Dataset entries:
————

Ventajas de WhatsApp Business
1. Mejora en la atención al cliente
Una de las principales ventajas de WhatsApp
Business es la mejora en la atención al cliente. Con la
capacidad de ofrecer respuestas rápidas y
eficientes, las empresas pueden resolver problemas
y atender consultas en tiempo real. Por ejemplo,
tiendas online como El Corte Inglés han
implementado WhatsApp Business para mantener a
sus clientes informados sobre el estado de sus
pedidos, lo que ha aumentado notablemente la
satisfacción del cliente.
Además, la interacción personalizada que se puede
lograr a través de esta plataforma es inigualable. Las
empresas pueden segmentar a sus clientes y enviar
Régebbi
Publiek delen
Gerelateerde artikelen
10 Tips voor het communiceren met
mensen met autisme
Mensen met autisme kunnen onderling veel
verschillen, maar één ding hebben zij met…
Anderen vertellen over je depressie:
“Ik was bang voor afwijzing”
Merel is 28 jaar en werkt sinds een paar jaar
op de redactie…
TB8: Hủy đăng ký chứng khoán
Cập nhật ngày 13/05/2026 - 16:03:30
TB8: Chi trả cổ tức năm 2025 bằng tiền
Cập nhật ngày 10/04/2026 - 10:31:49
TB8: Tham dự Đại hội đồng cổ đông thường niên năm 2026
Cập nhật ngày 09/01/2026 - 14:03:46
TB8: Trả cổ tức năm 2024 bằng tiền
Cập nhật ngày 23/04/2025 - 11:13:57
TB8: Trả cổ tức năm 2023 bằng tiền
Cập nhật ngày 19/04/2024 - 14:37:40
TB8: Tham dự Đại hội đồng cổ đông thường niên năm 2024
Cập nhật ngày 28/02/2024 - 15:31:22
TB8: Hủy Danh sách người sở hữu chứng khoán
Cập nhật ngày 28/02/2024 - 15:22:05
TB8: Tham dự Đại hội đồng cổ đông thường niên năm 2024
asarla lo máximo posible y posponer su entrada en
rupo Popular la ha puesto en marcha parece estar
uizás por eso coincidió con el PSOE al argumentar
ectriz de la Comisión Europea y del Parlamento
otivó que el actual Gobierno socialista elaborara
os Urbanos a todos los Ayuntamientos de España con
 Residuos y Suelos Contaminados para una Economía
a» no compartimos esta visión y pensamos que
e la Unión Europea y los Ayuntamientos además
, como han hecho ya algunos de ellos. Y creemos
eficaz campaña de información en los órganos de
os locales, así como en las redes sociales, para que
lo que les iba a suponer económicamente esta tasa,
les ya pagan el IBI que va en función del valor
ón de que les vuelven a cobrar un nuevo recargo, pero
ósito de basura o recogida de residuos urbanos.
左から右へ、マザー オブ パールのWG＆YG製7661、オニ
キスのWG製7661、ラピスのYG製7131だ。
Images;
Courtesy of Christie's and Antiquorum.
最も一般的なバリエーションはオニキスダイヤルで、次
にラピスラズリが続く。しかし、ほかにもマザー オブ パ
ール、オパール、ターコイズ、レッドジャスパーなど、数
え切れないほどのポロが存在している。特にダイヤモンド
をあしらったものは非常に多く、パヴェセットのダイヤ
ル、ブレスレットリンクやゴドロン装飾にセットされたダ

————

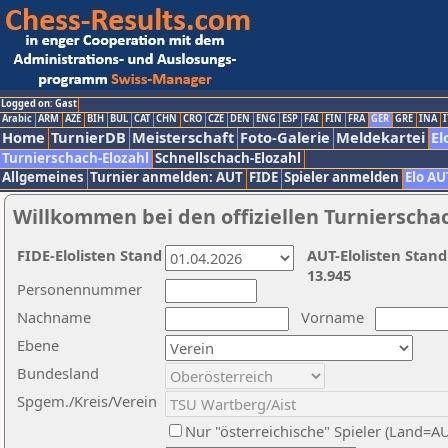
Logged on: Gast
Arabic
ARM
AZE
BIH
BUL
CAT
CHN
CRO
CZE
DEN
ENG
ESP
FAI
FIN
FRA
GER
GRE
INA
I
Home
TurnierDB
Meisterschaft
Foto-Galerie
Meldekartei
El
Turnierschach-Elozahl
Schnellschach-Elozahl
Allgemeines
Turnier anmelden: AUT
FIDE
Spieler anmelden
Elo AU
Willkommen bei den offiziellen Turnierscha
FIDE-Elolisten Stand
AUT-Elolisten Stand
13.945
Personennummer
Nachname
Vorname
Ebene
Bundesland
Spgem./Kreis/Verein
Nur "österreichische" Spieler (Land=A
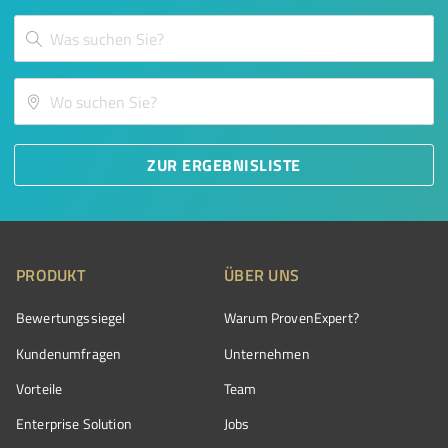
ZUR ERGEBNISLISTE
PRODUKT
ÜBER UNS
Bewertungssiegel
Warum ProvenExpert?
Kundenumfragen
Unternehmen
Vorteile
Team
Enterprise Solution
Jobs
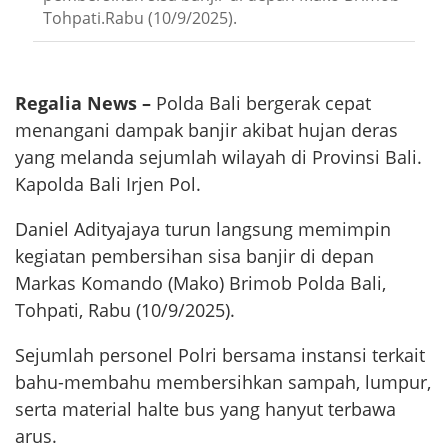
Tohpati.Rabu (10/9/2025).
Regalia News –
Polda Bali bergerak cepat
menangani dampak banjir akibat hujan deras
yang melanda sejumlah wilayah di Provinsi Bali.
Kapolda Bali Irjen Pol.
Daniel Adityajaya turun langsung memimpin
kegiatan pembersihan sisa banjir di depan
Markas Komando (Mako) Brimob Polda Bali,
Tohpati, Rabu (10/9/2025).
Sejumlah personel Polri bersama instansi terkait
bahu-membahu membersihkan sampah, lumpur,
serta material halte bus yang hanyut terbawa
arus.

————

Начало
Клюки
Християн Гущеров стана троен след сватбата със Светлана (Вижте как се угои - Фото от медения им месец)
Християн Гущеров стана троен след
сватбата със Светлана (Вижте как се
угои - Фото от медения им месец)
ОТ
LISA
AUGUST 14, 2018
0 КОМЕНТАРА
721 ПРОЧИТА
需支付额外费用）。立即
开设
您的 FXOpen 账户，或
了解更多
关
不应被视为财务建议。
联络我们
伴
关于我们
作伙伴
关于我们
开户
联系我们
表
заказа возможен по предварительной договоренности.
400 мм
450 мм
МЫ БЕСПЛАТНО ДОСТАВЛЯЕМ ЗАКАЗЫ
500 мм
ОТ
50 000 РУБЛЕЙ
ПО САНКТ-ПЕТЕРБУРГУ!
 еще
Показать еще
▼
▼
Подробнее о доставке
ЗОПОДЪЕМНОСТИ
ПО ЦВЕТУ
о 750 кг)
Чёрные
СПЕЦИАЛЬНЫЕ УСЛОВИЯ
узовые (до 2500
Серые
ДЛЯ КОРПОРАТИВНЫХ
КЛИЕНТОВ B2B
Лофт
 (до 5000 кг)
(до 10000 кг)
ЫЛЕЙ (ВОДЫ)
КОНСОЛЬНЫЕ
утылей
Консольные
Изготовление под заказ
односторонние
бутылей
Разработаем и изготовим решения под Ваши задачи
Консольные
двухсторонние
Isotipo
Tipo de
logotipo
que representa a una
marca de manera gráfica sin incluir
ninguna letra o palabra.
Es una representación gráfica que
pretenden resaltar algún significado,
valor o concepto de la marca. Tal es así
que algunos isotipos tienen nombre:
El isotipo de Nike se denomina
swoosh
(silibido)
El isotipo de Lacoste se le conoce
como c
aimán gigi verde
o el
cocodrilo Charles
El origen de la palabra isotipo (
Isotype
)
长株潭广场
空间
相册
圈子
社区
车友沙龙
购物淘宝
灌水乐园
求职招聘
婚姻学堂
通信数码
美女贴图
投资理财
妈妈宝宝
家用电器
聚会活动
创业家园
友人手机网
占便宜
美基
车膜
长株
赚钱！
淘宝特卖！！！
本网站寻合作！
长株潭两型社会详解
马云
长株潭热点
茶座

————

Problem statement: Please copy the lines above from the line with "Ventajas de WhatsApp Business" up to and including the line with "sus clientes informados", exactly as written and with nothing else.

Response for this exercise:
Ventajas de WhatsApp Business
1. Mejora en la atención al cliente
Una de las principales ventajas de WhatsApp
Business es la mejora en la atención al cliente. Con la
capacidad de ofrecer respuestas rápidas y
eficientes, las empresas pueden resolver problemas
y atender consultas en tiempo real. Por ejemplo,
tiendas online como El Corte Inglés han
implementado WhatsApp Business para mantener a
sus clientes informados sobre el estado de sus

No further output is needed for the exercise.